На другой день, забросив все дела, я поехал в морг. Заведующий бюро судебно-медицинских экспертиз профессор Кишиневский принял меня как хорошего знакомого.
– Зачем приехал? – вместо приветствия спросил он.
– Мне нужен биоманекен.
– Бери! – ответил Кишиневский таким будничным тоном, словно биоманекен, он же бесхозный труп, лежал у него в кабинете где-нибудь возле книжного шкафа.
– К кому мне обратиться?
– К Корнею Петровичу.
Старшего санитара Савельева я нашел в прозекторской. Он с напарником перекусывал после вскрытия очередного трупа.
– Корней Петрович, мне нужен биоманекен, – сказал я. – Кишиневский разрешил.
– Кто нужен, мужчина или женщина? – уточнил Савельев.
– Женщина.
– Молодая или старая?
– Молодая.
– Пошли!
Мы спустились в подвал. Савельев выкатил на каталке из холодильника тело дряхлого старика.
– Мне женщина нужна! – напомнил я.
– Других нет, – ответил санитар. – Не нравится старик – приходи в другой раз, а сейчас у нас больше никого нет.
– Зачем же ты спрашивал, кто мне нужен?
– Просто так, для интереса.
– Ну ладно, старик так старик, – согласился я. – Мне еще для эксперимента нож нужен.
Санитар вытер рукавом мясистые губы, хмыкнул, обернулся на шум шагов. В подвал спустился его напарник Рязанов.
– Посмотри, какой фраер к нам пришел! – показал на меня Савельев. – Он труп резать собрался, а ножичек с собой не принес.
Рязанов подошел к каталке, посмотрел на тело.
– Мой клиент! – обрадованно сказал он. – Андрей, ты его резать собрался? У меня есть пара ножей, сейчас принесу.
– Кортика или стилета нет? – спросил я.
– Кортика? – Санитары переглянулись. – Ты на кого намекаешь?
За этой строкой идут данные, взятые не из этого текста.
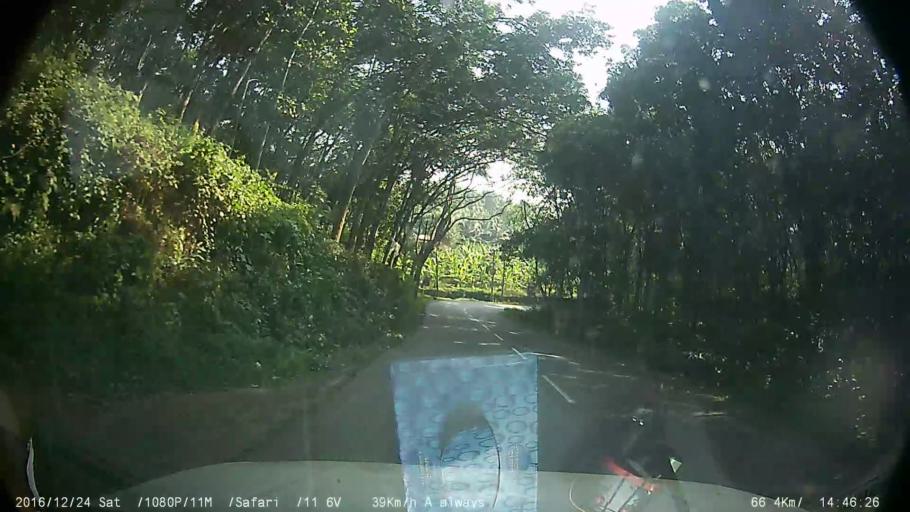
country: IN
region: Kerala
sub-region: Kottayam
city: Lalam
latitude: 9.7708
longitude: 76.7090
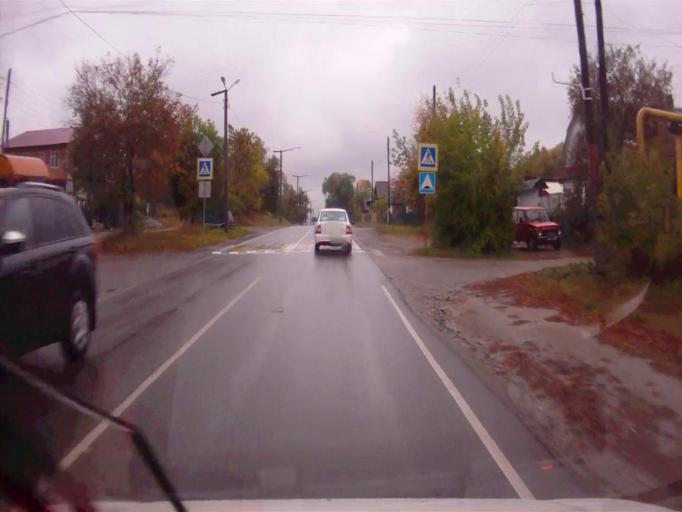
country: RU
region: Chelyabinsk
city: Kyshtym
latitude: 55.7219
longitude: 60.5330
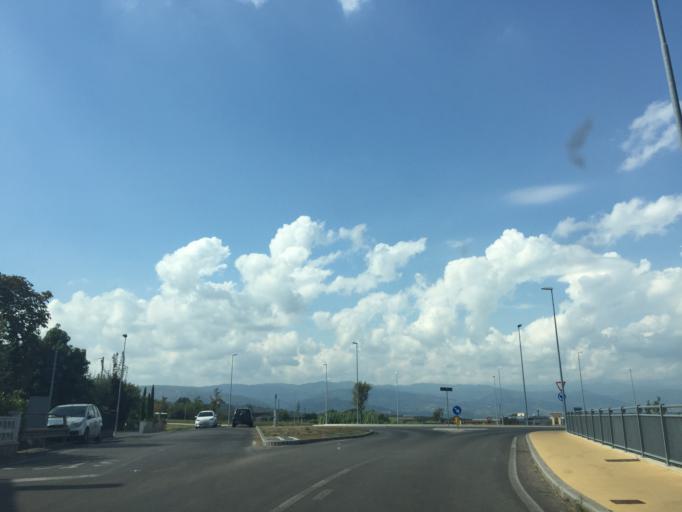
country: IT
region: Tuscany
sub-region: Provincia di Pistoia
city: Cantagrillo-Casalguidi
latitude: 43.8788
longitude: 10.9101
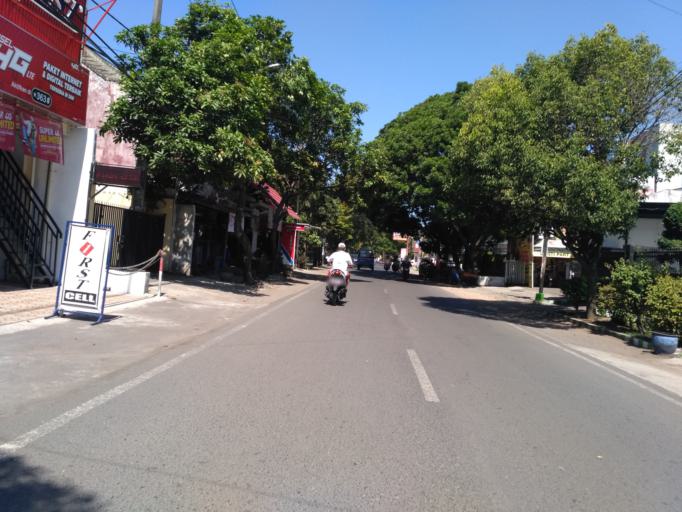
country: ID
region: East Java
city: Malang
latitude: -7.9735
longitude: 112.6665
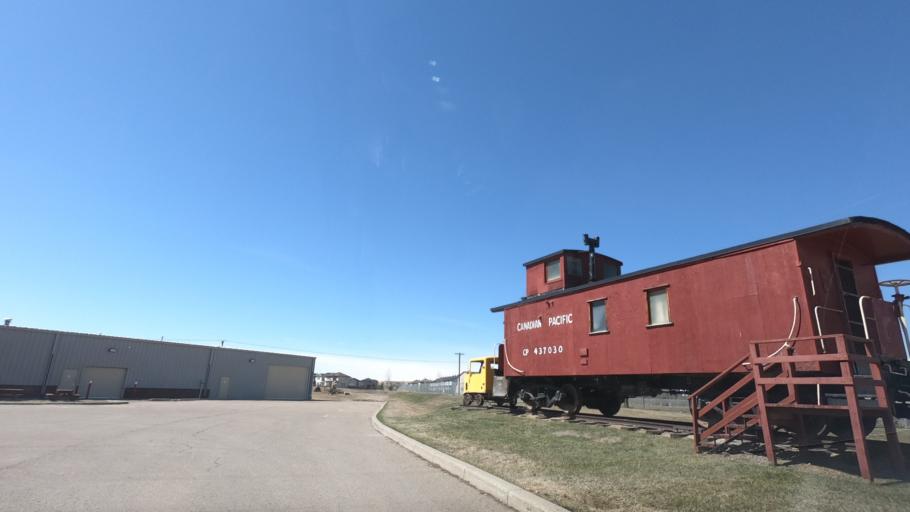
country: CA
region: Alberta
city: Airdrie
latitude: 51.2780
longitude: -114.0133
На девчонку, которую на вечеринке закололи?
Я кивнул: «На нее, на Каретину».
– Красивая девушка, – сказал Рязанов. – Она даже в гробу привлекательно выглядела…
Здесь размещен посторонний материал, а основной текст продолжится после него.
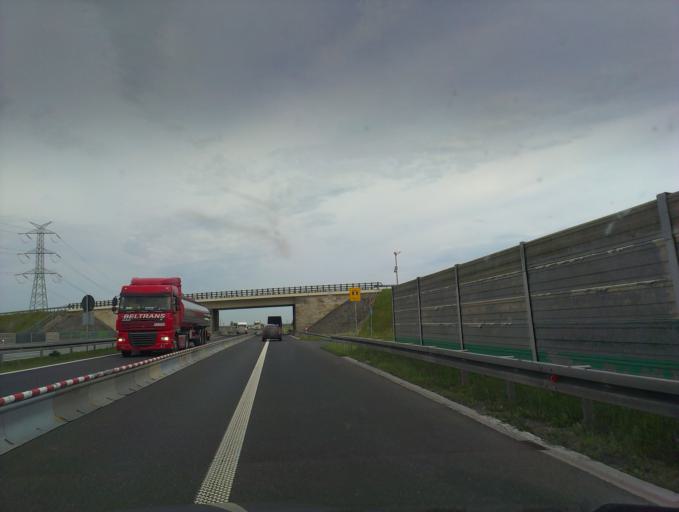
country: PL
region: Opole Voivodeship
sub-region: Powiat brzeski
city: Losiow
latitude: 50.7199
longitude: 17.5416
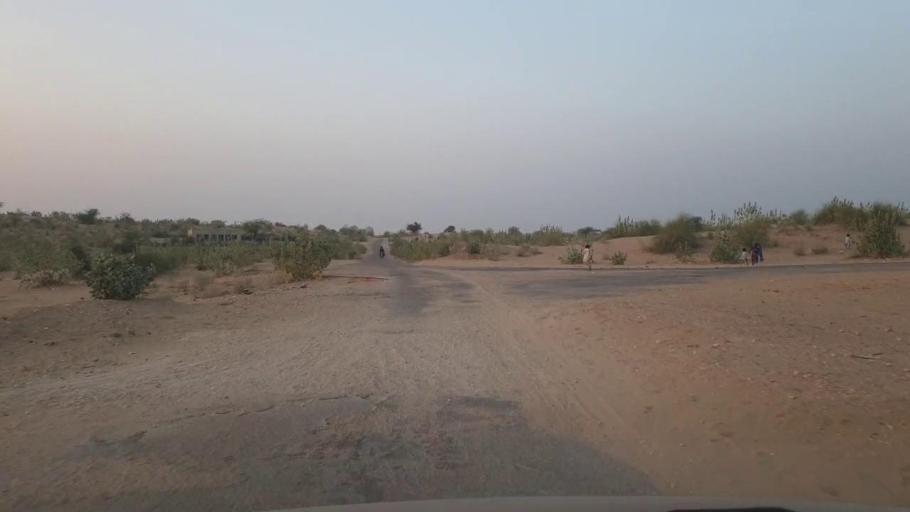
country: PK
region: Sindh
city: Umarkot
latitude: 25.2903
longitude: 70.0777
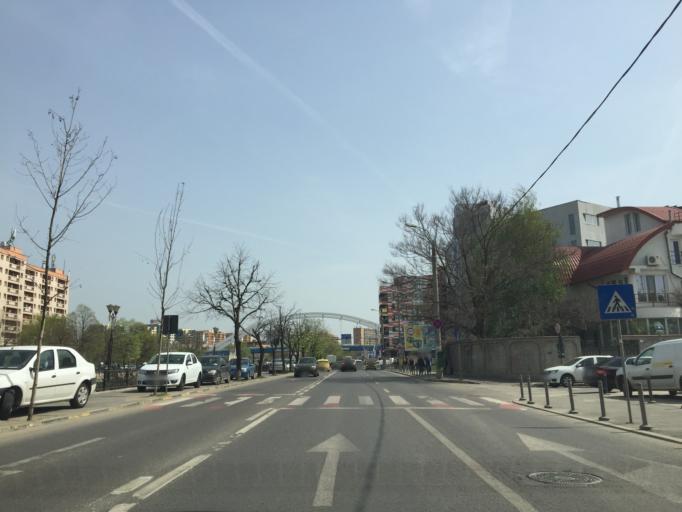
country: RO
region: Bucuresti
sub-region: Municipiul Bucuresti
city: Bucuresti
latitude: 44.4436
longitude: 26.0566
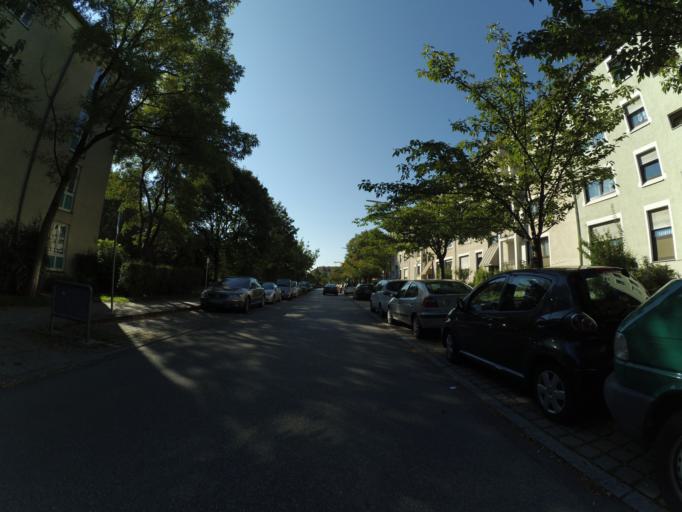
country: DE
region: Bavaria
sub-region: Upper Bavaria
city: Bogenhausen
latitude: 48.1840
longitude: 11.5831
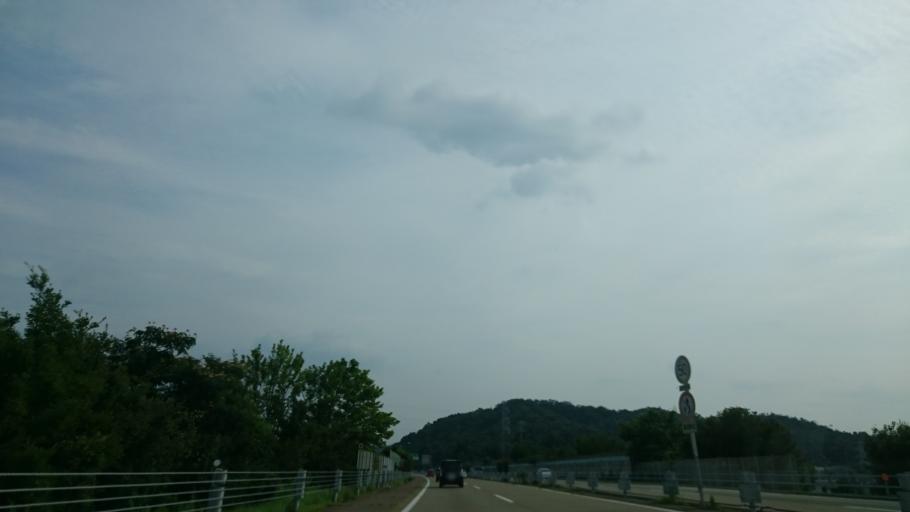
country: JP
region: Gifu
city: Mino
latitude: 35.4956
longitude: 136.8967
– Погоди, – остановил напарника Савельев. – Давайте о деле поговорим, а то до обеда осталось совсем ничего. Ты что собрался делать? Следственный эксперимент проводить? Тебе точно старик подойдет?
– Не старик он! – возразил Рязанов. – Доктор сказал, что ему от силы лет сорок пять.
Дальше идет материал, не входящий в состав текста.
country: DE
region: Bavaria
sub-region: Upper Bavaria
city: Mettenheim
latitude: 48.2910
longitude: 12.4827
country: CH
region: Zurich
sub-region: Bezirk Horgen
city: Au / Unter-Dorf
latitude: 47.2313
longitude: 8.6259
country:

– Не похоже что-то, – усомнился я.
– Жизнь у покойничка была невеселая, вот он и состарился до срока. Этот мужик – бродяга, в теплотрассе жил, ел скудно, спал мало, пил много, печень и почки еще в прошлом веке загубил… О, сейчас прикол расскажу! Помер он от того, что не опохмелился, когда его ломать начало. Для бродяг спиртное – топливо жизни. Этот клиент вовремя в топку дров не подбросил – сердце и встало. Вот как бывает, когда за своим здоровьем не следишь!
– Покойничек когда-то на флоте служил, – заметил Савельев. – На руке якорь татуирован, но это все лирика. Давайте к делу! Ты что хотел проверить?
Я объяснил, как, без замаха, могли убить Луизу.
– Тут и проверять нечего! – сказал Рязанов. – Кортик войдет в тело, как шило в мешок с овечьей шерстью. Я, конечно, могу, за ножом сходить, но резать клиента незачем.
– Все-таки давайте кое-что проверим, – я стоял на своем.
Рязанов сходил наверх, принес красивую финку с наборной ручкой.
– Не жалко? – спросил я.
– Вещдок! – засмеялся санитар. – Завтра в прокуратуру отдавать.
Я подошел к каталке. Савельев, не дожидаясь начала следственного эксперимента, достал из нагрудного кармашка толстый фломастер, нарисовал на груди старика две окружности.
– Помнится, так у Каретиной было. Будешь резать, учти: это ее груди, они выступают над телом.